### ABOUT THIS TASK
Your answer must be the records below repeated word for word, with no pictures in it.

(Change listing data)

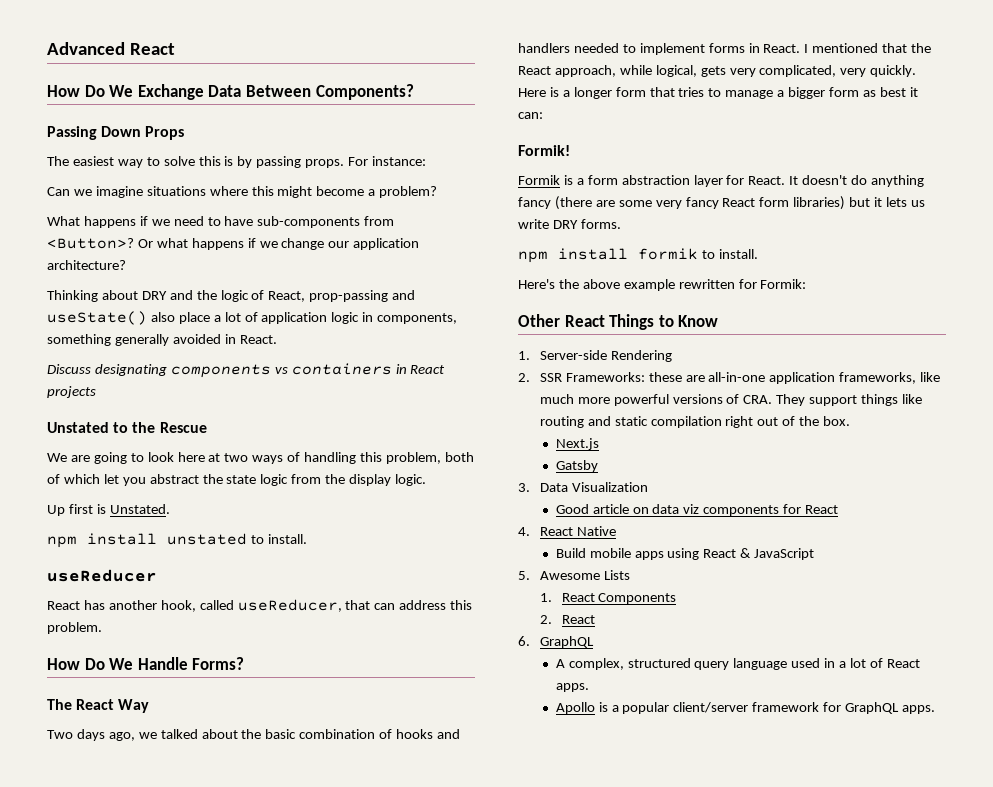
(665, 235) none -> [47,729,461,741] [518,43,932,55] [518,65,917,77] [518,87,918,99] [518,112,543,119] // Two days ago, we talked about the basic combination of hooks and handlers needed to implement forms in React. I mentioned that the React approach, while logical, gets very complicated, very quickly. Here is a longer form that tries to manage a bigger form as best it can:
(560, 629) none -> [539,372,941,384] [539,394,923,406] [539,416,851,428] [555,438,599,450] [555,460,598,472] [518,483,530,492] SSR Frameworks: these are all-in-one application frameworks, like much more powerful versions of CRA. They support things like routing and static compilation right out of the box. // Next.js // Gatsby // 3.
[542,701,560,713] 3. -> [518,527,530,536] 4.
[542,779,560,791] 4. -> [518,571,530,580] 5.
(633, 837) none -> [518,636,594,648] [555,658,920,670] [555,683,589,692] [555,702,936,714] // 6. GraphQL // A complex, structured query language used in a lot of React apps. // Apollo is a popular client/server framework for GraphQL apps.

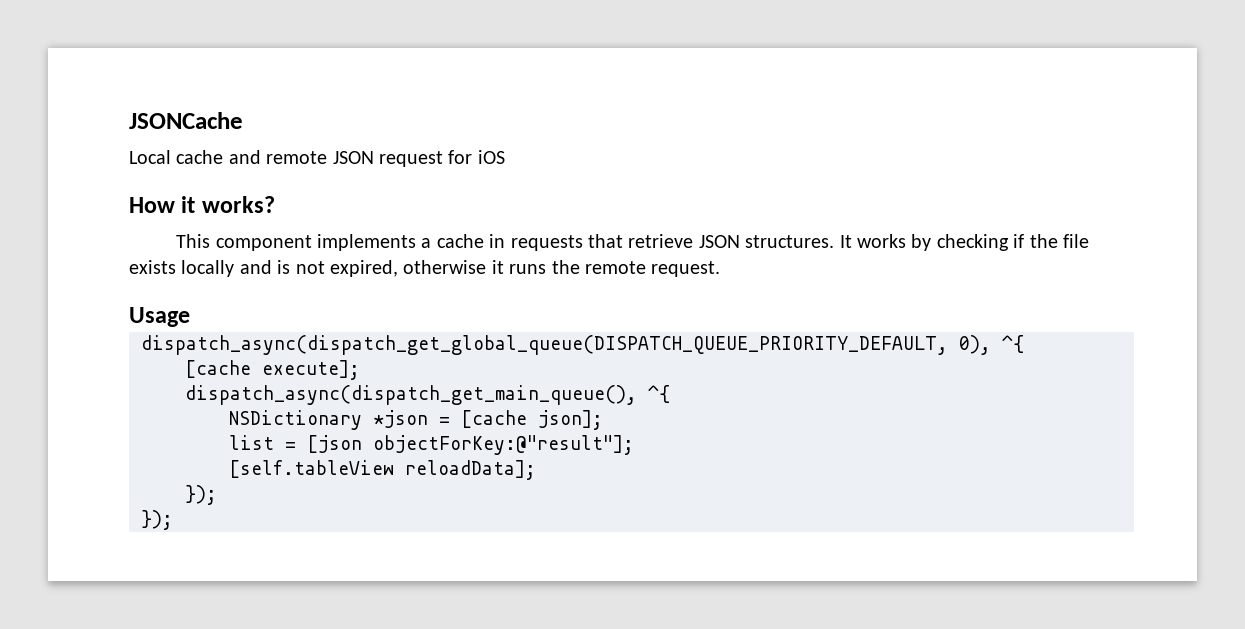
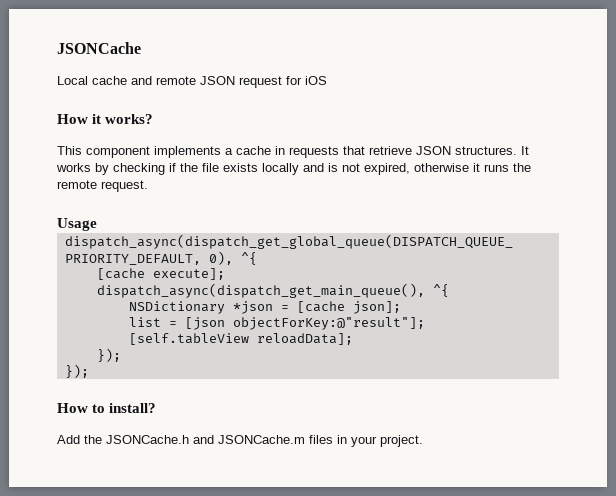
(173, 520) none -> [57,403,157,413] [57,435,423,447] // How to install? // Add the JSONCache.h and JSONCache.m files in your project.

### PROBLEM SOLUTION
(665, 235) none -> [47,729,461,741] [518,43,932,55] [518,65,917,77] [518,87,918,99] [518,112,543,119] // Two days ago, we talked about the basic combination of hooks and handlers needed to implement forms in React. I mentioned that the React approach, while logical, gets very complicated, very quickly. Here is a longer form that tries to manage a bigger form as best it can:
(560, 629) none -> [539,372,941,384] [539,394,923,406] [539,416,851,428] [555,438,599,450] [555,460,598,472] [518,483,530,492] SSR Frameworks: these are all-in-one application frameworks, like much more powerful versions of CRA. They support things like routing and static compilation right out of the box. // Next.js // Gatsby // 3.
[542,701,560,713] 3. -> [518,527,530,536] 4.
[542,779,560,791] 4. -> [518,571,530,580] 5.
(633, 837) none -> [518,636,594,648] [555,658,920,670] [555,683,589,692] [555,702,936,714] // 6. GraphQL // A complex, structured query language used in a lot of React apps. // Apollo is a popular client/server framework for GraphQL apps.

(173, 520) none -> [57,403,157,413] [57,435,423,447] // How to install? // Add the JSONCache.h and JSONCache.m files in your project.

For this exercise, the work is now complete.